Document ID: EPA-HQ-OAR-2009-0734-0011
Agency: epa
Document Type: Supporting & Related Material
Title: 
Posted Date: 2014-02-03T05:00Z

April 7, 2010

Gil Wood

4930 Old Page Road

Room E140, MC-143-02

Durham, NC 27709

Dear Gil,

I have been ask by the Catalytic Hearth Coalition (CHC) to provide you
with information regarding the efficiency of catalytic cordwood stoves
in respect to efficiency related programs such as the Energy Star Label
and the Home Star Program, as well as, efficiency considerations that
may be part of a new NSPS.  Simply put, as a group, catalytic cordwood
stoves (and inserts) are more efficient than their non-catalytic
counterparts.  As you know, this has been recognized for some time as
manifested in the default efficiency values of 72% for catalytic
woodstoves as compared to 63% for non-catalytic woodstoves in the
current NSPS [40 CFR §60.536 (i)(3)].

I would like to call your attention to three new bodies of research that
have further documented the benefit of catalyst technology, both in the
terms of efficiency and particulate emissions.  These are:  1. A
catalyst longevity study conducted by OMNI for the CHC.  2. A
survey/review of burn rates and particulate emissions rates of certified
wood heaters conducted by Ferguson, Andors & Company for the Hearth,
Patio and Barbecue Association (HPBA) with additional data reduction
done by OMNI.  3. A review of U.S. socio-demographic and climate data
conducted by OMNI that illustrates the prevalence of burning conditions
under which catalyst heaters are expected to outperform non-catalytic
models.  A brief summary of the findings of each study is provided here.
 More detailed information can be provided at your request.

**INFORMATION PROVIDED:**
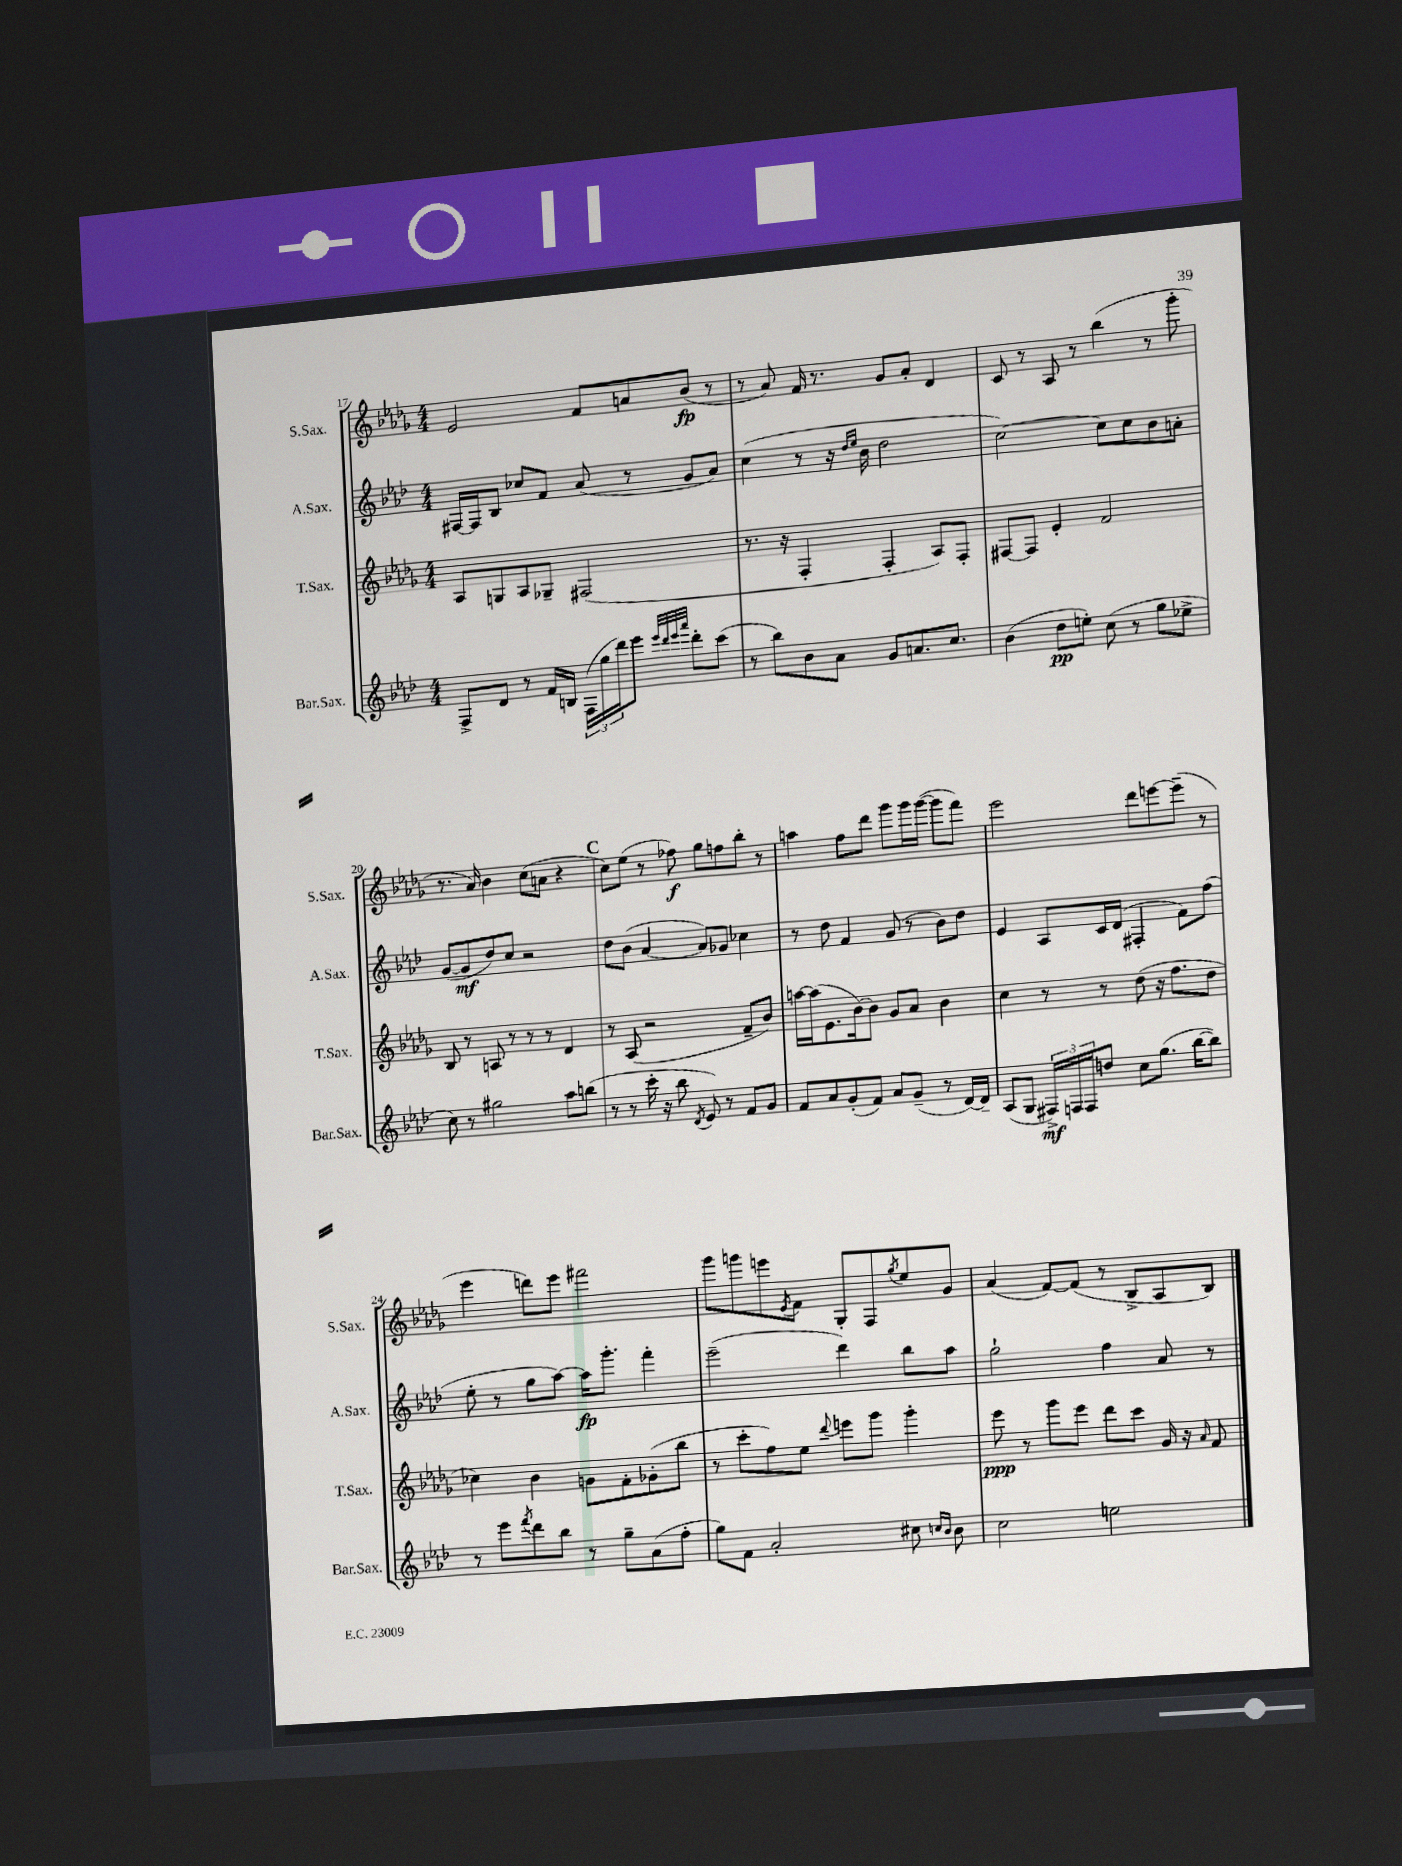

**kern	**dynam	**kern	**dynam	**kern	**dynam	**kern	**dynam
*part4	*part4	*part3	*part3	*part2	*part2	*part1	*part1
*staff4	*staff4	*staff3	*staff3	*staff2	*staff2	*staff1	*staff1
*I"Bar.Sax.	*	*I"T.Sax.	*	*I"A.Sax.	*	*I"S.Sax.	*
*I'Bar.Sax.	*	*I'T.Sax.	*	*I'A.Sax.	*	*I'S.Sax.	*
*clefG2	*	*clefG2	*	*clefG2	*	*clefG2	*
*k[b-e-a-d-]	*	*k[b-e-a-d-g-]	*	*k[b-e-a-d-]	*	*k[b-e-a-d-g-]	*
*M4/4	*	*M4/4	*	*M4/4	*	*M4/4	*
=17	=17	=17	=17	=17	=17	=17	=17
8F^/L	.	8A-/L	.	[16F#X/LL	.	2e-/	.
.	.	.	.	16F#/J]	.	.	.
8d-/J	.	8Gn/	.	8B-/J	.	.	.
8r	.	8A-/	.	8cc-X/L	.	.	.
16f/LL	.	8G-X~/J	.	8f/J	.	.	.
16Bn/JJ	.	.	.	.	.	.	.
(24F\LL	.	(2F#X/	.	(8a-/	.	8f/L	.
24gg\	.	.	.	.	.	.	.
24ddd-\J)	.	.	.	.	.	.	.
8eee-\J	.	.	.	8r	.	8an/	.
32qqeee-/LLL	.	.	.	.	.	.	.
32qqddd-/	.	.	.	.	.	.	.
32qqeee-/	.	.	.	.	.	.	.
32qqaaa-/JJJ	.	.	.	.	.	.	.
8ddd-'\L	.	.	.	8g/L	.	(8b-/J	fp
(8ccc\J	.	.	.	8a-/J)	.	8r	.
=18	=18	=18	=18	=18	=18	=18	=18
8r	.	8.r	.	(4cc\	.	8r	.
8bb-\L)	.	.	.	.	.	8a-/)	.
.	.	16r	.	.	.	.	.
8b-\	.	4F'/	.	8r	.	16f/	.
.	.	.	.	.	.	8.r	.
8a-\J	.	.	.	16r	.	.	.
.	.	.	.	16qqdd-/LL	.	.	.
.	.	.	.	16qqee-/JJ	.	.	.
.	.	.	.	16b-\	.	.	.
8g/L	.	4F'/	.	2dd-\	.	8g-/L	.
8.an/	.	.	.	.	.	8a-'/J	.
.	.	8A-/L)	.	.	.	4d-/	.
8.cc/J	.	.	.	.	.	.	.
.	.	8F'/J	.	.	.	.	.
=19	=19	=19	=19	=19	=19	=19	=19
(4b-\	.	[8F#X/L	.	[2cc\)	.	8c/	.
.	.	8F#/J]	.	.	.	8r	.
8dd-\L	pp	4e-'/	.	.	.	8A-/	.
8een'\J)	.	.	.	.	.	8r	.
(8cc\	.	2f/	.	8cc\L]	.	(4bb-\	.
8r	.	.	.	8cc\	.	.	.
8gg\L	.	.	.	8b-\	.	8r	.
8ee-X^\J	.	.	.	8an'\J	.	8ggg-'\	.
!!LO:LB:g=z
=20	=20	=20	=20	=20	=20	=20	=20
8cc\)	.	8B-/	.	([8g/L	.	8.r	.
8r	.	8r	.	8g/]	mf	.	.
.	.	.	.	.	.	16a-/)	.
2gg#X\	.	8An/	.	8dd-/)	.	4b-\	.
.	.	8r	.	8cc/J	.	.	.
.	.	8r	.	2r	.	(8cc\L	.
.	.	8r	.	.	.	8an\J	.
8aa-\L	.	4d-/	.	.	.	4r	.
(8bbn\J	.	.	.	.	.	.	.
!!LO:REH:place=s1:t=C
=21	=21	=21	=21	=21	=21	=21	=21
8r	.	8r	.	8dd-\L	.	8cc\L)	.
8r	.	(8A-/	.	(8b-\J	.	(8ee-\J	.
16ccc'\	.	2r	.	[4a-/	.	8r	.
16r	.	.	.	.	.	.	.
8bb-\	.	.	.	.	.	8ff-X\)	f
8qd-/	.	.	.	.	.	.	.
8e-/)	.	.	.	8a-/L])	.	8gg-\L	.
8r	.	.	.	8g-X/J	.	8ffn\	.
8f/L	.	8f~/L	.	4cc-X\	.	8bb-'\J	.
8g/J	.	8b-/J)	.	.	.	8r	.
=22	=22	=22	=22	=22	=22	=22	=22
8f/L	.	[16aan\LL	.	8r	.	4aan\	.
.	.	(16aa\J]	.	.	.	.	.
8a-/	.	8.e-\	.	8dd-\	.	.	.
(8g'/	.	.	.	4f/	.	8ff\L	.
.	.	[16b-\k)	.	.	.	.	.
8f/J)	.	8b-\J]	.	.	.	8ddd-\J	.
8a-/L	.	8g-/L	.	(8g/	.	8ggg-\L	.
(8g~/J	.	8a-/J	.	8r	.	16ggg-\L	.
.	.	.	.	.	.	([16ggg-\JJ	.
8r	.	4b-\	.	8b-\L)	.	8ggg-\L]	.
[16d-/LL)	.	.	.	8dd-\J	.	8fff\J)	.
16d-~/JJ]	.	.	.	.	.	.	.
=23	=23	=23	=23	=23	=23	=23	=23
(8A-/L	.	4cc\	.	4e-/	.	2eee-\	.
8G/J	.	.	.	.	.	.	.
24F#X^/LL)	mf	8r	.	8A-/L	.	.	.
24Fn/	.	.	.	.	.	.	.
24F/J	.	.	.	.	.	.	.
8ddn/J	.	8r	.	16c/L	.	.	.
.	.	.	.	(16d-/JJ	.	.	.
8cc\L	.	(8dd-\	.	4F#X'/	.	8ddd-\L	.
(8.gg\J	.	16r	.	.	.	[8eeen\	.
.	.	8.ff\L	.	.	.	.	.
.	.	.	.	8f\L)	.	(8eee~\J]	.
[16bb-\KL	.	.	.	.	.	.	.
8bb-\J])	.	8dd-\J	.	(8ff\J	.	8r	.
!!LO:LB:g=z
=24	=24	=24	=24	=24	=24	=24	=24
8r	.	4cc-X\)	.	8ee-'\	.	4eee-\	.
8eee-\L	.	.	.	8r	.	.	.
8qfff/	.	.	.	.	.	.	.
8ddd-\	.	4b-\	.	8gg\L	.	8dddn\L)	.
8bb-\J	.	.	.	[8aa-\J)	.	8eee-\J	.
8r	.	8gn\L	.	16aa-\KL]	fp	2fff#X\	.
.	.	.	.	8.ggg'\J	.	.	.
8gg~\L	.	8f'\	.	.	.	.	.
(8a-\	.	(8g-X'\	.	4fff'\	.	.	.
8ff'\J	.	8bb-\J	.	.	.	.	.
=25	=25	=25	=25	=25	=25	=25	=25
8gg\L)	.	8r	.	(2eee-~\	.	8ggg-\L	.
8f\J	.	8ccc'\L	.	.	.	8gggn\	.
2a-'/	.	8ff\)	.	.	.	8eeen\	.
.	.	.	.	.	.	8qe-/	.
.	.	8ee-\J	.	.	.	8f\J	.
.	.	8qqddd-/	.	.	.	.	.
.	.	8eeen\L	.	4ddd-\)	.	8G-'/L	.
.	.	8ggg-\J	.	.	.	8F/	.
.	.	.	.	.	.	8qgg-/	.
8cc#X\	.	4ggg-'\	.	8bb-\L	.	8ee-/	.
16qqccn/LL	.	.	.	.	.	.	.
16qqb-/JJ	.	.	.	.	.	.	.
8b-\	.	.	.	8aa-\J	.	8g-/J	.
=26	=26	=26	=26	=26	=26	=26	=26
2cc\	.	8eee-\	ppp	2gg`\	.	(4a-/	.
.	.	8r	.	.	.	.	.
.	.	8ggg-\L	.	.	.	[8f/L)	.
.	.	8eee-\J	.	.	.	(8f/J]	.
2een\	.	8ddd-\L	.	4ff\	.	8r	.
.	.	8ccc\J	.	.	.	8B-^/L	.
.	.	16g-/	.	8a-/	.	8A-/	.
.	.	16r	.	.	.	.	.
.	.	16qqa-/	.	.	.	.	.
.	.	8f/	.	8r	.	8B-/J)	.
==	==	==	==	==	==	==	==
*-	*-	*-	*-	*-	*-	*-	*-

**EXERCISE A:** Check each statement against the letter on catalytic cordwood stoves and answer yes or no, quoting the words of the letter that decide it. (i) The current NSPS sets a default efficiency of 72% for catalytic woodstoves. (ii) OMNI conducted the survey of burn rates and particulate emissions rates for the CHC. (iii) The letter says more detailed information is enclosed with it.
**EXERCISE B:** Resume the letter on catalytic cordwood stoves after its last sentence.

**TASK RESULT A:**
(i) Yes: "default efficiency values of 72% for catalytic woodstoves as compared to 63% for non-catalytic woodstoves in the current NSPS"
(ii) No: "conducted by Ferguson, Andors & Company for the Hearth, Patio and Barbecue Association (HPBA) with additional data reduction done by OMNI"
(iii) No: "More detailed information can be provided at your request."

**TASK RESULT B:**
Catalyst Longevity

Catalyst longevity in the earliest woodstove models was believed to be
short (on the order of five years) and was the basis for promulgating a
lower particulate standard (4.1 g/h) for catalytic stoves as compare to
that for non-catalytic stoves (7.5 g/h).  The rationale for the lower
catalytic stove standard was that as the catalyst degraded with time the
emissions would increase and, on the average, over the lifetime of the
appliance, the emissions would be similar between catalytic and
non-catalytic woodstoves.  It is the contention of the CHC that well
designed modern catalytic woodstoves “protect” the catalyst from
thermal stress and direct flame impingement and that catalyst longevity
is not an issue.  OMNI measured emissions from two woodstove models with
used catalysts removed from residences.  Only a very modest
deterioration in particulate emissions was seen in the older catalysts
(eight and nine years old for the two stove models, respectively) as
compared to new catalysts.  While limited in number, OMNI’s tests
suggest that catalyst degradation in a well designed stove, within
reason, is not an issue.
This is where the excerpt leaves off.